The time to imagine new programs is now, which also happens to be the right time to put other long-overdue reforms in place. Schwarzenegger mentioned one important change that he’s ready to move on: getting proper data on how students, teachers and schools are doing year to year. Data collection is decidedly unsexy, but vital to figuring out dropout rates and giving educators, parents and the public meaningful information about progress. California, which has gotten bogged down in bureaucratic squabbling and budget delays, has been way behind other states on this. That has hurt it under the federal No Child Left Behind Act.
But better data hardly count as the remaking of a failing school culture. Here are other steps the governor and Legislature could and should take, even in a Year of Budget Shortfall:
* Put the education code on a diet. Establish a commission to streamline one of the fattest, most rigid and complicated documents in government, and with it eliminate central bureaucracy jobs that oversee each unnecessary regulation. The whole point of charter schools is that they’re freed from many regulations so they can innovate, and then are held responsible for the outcome. Public schools must be run the same way -- including the accountability part. Those that fail should be broken up.
* Allocate money fairly. California has an arcane, outdated, crazy method for funding school districts that began after Proposition 13 passed in 1978. Districts with the same needs get different amounts per student simply because that’s how it was done 30 years ago. High school students in kindergarten-through-12th-grade districts get less money than those in high school-only districts. About 50 of the wealthiest areas of the state get more money than other districts, even though their students are less likely to need it. Significant money goes to meals programs in some districts, even though the funds no longer are used for meals, which are now a federal responsibility. Set one base sum for each student, depending on grade level. Then add to that sum based on rational special needs -- extra money for disadvantaged students, those still learning English, areas with high costs of living and rural districts where transportation costs can be prohibitive. This will be a tough fight, and the hard job of building political will and planning for fair funding should start now.

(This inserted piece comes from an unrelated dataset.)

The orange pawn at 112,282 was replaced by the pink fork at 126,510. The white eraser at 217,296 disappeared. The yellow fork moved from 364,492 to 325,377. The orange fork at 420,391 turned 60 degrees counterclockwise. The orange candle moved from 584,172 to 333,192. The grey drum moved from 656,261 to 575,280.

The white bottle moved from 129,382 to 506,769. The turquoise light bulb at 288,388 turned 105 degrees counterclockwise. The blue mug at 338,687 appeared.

* Let locals decide how to spend money. School districts have too little voice in spending education funds. A host of programs with specialized funding, from antismoking education to civics lessons, tie their hands. Taking the categorical shackles off schools would free up money at the time they most need it. The one to start with is class-size reduction in primary schools. Let school leaders decide whether students through third grade might not be just fine with 24 children in a class instead of 19 or 20, so they can spend the savings where their students need it.

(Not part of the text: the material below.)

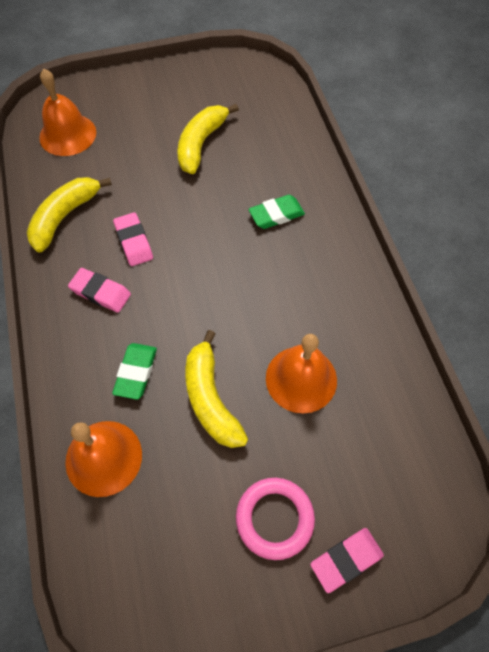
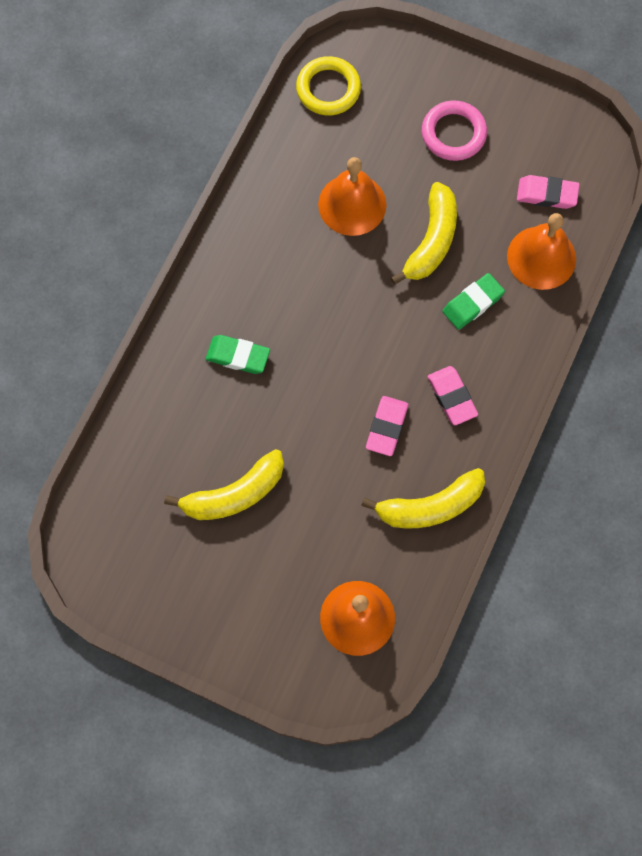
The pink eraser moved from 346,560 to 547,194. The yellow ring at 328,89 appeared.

* Don’t be afraid of merit pay. When Schwarzenegger brought up the idea three years ago, the powerful California Teachers Assn. practically took off his newbie political head. But many of the top voices in school reform have come to agree that paying teachers based on how good a job they do instead of on experience and advanced degrees -- two things found to have very little connection to teacher performance -- is a good way to improve student performance. Teachers are right to say that they should be “professionalized” -- accorded greater respect, responsibility and pay. One of the first big-ticket items California should plan for is giving teachers the kinds of wages and working conditions that will attract top-drawer college students -- those most likely to become excellent teachers. And Schwarzenegger should begin discussions with educators about fair ways to judge a teacher’s merit. It must be based on more than test scores. The governor’s commission recommends peer review -- teachers evaluating teachers. That’s a good place to start.
These aren’t new ideas. They are old ones that have been blocked for years, sometimes decades, by special interests and political intransigence. They keep coming up anyway, because without them, more money for schools won’t make a difference. Real progress on the real causes of failure would make for a promising Year of Education, even without major new investments.